My web authoring/HTML class has a lil section on frames, and I'm hopelessly stuck. I'm sure it's something so minor..but I just can't figure it out. The header and links sections work correctly, but then I get a nestled frame within a nestled frame, etc. I thought it was the first line of the frameset code on the index page, where I have the "25%, *" but I've experimented with other values, like 25, 50, 75 and just leaving it blank. Nothing's working at all. Any help anyone could offer would be greatly appreciated.
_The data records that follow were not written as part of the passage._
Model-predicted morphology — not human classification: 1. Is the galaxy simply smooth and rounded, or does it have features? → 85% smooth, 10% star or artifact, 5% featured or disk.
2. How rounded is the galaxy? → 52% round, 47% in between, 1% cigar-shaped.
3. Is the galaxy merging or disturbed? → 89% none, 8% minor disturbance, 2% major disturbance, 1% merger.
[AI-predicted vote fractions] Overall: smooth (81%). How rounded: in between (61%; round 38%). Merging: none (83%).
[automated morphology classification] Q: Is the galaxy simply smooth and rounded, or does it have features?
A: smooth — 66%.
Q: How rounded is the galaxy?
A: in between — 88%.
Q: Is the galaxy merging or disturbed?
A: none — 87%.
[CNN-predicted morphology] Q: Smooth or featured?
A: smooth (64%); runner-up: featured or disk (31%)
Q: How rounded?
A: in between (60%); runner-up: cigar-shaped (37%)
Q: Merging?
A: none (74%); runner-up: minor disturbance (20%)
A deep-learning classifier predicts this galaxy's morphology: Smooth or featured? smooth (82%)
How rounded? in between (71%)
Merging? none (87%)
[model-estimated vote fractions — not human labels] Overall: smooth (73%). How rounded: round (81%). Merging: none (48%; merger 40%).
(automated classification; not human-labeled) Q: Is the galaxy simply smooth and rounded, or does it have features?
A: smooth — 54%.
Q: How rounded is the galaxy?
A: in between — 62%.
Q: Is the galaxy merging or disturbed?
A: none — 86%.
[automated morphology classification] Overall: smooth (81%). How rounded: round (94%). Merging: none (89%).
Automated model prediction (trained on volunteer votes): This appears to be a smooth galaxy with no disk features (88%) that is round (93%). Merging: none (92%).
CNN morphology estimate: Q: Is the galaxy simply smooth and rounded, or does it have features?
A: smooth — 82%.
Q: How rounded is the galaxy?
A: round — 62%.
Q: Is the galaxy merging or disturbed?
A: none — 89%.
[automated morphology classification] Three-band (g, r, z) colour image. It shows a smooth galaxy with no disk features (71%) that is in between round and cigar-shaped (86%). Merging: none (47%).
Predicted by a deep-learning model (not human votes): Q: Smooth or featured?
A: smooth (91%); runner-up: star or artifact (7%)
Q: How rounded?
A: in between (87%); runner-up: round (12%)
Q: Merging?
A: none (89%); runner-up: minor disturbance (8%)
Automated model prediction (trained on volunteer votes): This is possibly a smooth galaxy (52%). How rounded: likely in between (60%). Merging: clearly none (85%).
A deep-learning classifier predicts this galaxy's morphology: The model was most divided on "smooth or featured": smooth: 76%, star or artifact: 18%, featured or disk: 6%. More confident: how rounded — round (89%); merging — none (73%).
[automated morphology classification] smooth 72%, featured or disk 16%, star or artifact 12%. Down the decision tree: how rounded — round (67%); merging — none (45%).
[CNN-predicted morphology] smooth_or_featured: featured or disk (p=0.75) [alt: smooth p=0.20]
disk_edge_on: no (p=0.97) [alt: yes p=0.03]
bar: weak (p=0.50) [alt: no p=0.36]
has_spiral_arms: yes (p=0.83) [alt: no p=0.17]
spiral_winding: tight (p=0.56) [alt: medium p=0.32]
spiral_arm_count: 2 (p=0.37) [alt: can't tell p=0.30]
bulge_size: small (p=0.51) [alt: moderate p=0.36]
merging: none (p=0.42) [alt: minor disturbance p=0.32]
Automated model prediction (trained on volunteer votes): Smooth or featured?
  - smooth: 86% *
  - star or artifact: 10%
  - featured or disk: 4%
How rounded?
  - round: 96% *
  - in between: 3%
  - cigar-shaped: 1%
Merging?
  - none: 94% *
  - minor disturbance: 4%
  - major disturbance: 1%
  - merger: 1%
Thank you.

The page is located at:

http://members.cox.net/sethchapman

In case anyone needs to view them, the other various files are:

header.html
page2.html
page3.html
content.html
FRAMEPRACTICE.html
links.html
(You can go to those by adding it to the end of the URL)


----------



## Stu_computer (Jul 7, 2005)

The requested URL /sethchapman/FRAMEPRACTICE.html was not found on this server.

The requested URL /sethchapman/content.html was not found on this server.

--------------------------------------------------------------------
Same layout-can you see the differences?

Yours
<html>
<head>
<title>Frame Test</title>
</head>

<frameset rows="25%,*">
<frame src="Frame/Test_files/header.htm" scrolling="no">
<frameset cols="20%,80%">
<frame src="Frame/Test_files/links.htm" name="student">
<frame src="Frame/Test_files/sethchapman.htm" name="content">
</frameset>
</frameset>

</html>


------------------------------------------------------
<html>
<head>
<title>New Page 1</title>
<meta name="GENERATOR" content="Microsoft FrontPage 4.0">
<meta name="ProgId" content="FrontPage.Editor.Document">
</head>

<frameset rows="64,*">
<frame name="banner" scrolling="no" noresize target="contents" src="new_page_3.htm">
<frameset cols="150,*">
<frame name="contents" target="main" src="new_page_2.htm">
<frame name="main" src="new_page_4.htm">
</frameset>
<noframes>
<body>

<p>This page uses frames, but your browser doesn't support them.</p>

</body>
</noframes>
</frameset>
</html>


----------